→ ABOUT THIS TASK
The response must be made up of the lines in the entries below that contain "épices".

→ RECORDS SHOWN

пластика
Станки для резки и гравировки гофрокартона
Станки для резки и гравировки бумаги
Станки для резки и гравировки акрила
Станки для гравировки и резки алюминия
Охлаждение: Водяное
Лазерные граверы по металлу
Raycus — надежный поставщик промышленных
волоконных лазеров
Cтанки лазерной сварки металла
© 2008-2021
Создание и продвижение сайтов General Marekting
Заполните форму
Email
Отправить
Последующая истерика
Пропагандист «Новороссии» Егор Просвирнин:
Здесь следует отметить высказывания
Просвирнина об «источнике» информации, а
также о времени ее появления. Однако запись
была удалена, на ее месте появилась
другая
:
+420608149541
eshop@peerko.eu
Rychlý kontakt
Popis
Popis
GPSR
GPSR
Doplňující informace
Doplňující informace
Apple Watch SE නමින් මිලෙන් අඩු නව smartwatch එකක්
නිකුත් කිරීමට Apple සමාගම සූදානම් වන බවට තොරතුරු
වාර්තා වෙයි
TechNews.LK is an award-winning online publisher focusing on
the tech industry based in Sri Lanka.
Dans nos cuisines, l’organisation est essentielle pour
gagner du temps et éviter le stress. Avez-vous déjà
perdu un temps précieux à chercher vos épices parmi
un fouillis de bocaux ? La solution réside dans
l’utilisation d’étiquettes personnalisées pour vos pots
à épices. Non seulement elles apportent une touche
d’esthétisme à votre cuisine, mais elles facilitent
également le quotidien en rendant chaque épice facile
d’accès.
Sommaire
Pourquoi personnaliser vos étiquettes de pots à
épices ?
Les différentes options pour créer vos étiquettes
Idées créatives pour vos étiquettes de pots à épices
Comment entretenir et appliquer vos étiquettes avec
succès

→ SOLUTION TO THIS EXERCISE
perdu un temps précieux à chercher vos épices parmi
à épices. Non seulement elles apportent une touche
épices ?
Idées créatives pour vos étiquettes de pots à épices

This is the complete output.